— Exercise prompt —
After finding the line with "(613, 278) none -> (1091, 265) //" in the entries below, retype exactly each line from there through the line with "[675,544,727,558] dragon ->", including that final line.

— Data excerpts —
********
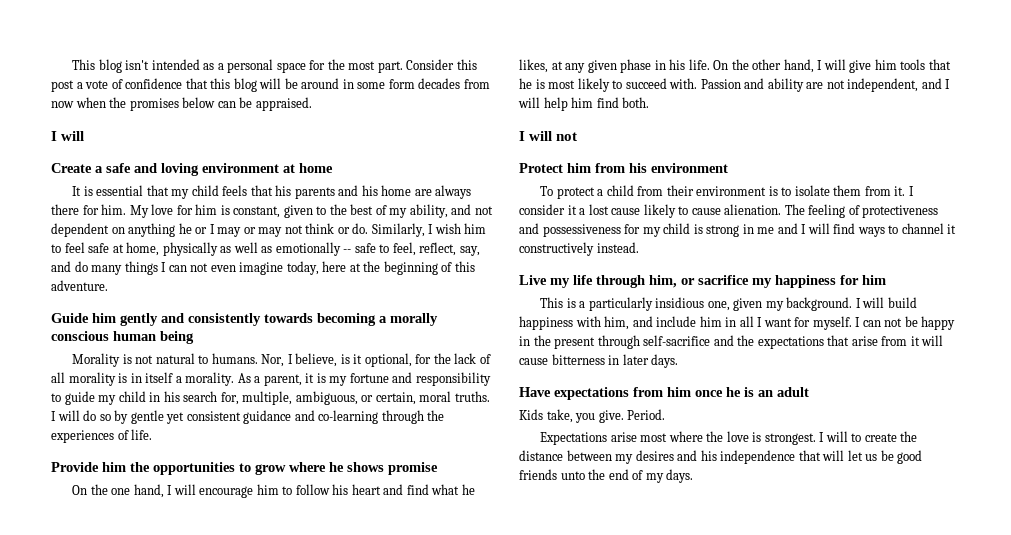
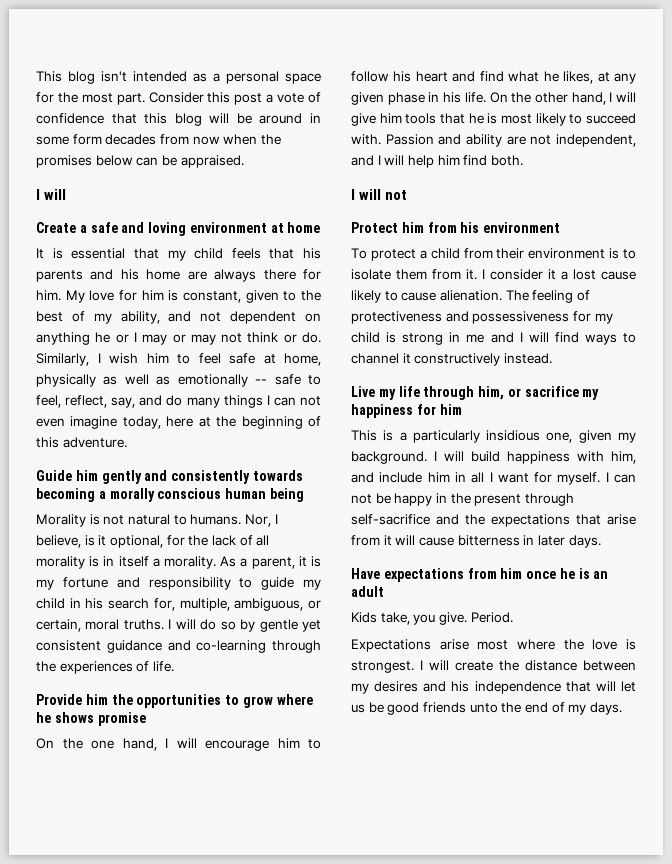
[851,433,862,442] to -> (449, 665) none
********
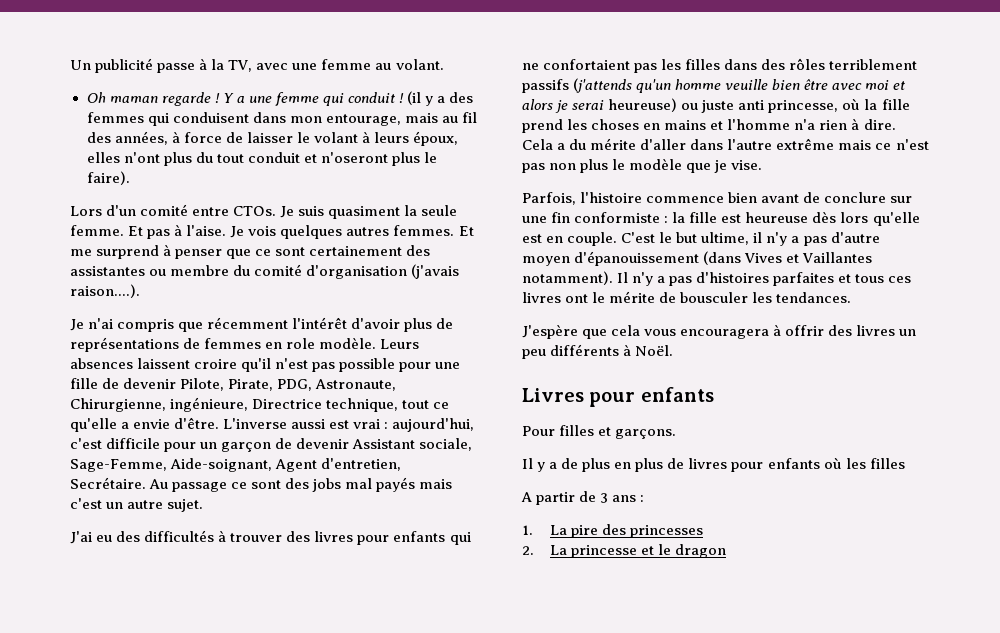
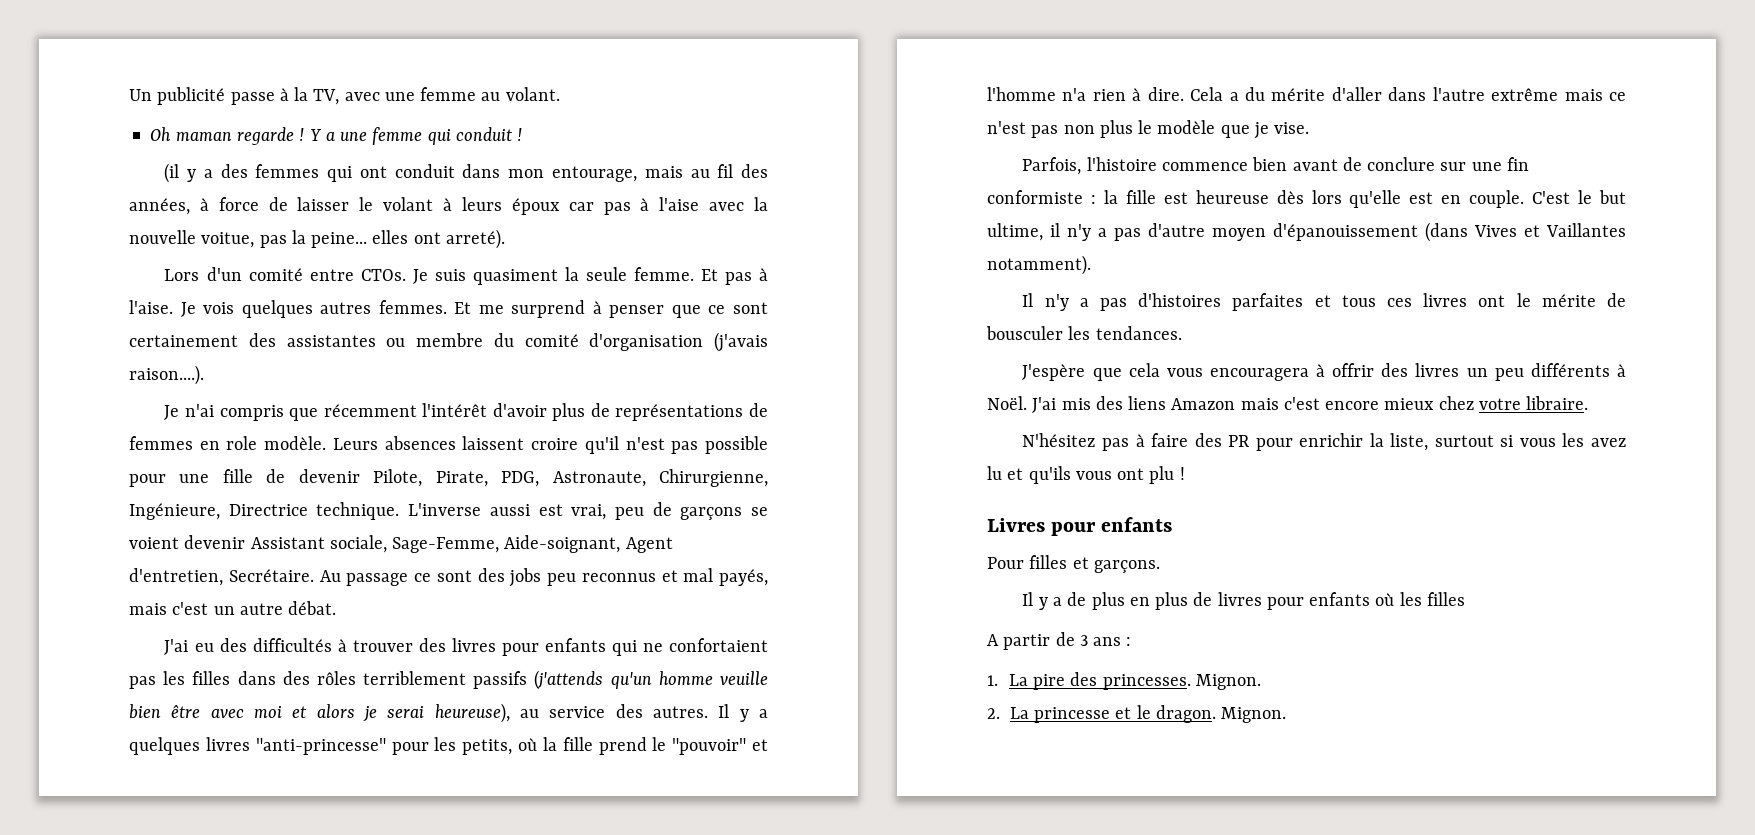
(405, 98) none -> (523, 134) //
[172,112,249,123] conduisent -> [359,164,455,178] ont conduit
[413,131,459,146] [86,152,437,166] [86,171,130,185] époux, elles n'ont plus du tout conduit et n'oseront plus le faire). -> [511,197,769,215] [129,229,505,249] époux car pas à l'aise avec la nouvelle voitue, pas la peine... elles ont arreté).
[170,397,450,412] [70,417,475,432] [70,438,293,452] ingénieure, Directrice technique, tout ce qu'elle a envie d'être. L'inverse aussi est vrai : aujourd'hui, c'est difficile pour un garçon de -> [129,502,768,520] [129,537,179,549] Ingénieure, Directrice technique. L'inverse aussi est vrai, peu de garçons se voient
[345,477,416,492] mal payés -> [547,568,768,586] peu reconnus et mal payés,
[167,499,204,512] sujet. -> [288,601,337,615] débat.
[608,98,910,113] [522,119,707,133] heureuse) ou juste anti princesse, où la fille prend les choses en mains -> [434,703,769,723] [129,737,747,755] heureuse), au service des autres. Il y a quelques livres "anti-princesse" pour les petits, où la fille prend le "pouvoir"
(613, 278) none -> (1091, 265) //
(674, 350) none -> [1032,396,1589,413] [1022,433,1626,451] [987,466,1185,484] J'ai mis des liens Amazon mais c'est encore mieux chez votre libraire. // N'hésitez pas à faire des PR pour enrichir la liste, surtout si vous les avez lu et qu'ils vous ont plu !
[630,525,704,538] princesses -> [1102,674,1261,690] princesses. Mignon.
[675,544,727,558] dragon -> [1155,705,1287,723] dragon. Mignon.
********
— Exercise result —
(613, 278) none -> (1091, 265) //
(674, 350) none -> [1032,396,1589,413] [1022,433,1626,451] [987,466,1185,484] J'ai mis des liens Amazon mais c'est encore mieux chez votre libraire. // N'hésitez pas à faire des PR pour enrichir la liste, surtout si vous les avez lu et qu'ils vous ont plu !
[630,525,704,538] princesses -> [1102,674,1261,690] princesses. Mignon.
[675,544,727,558] dragon -> [1155,705,1287,723] dragon. Mignon.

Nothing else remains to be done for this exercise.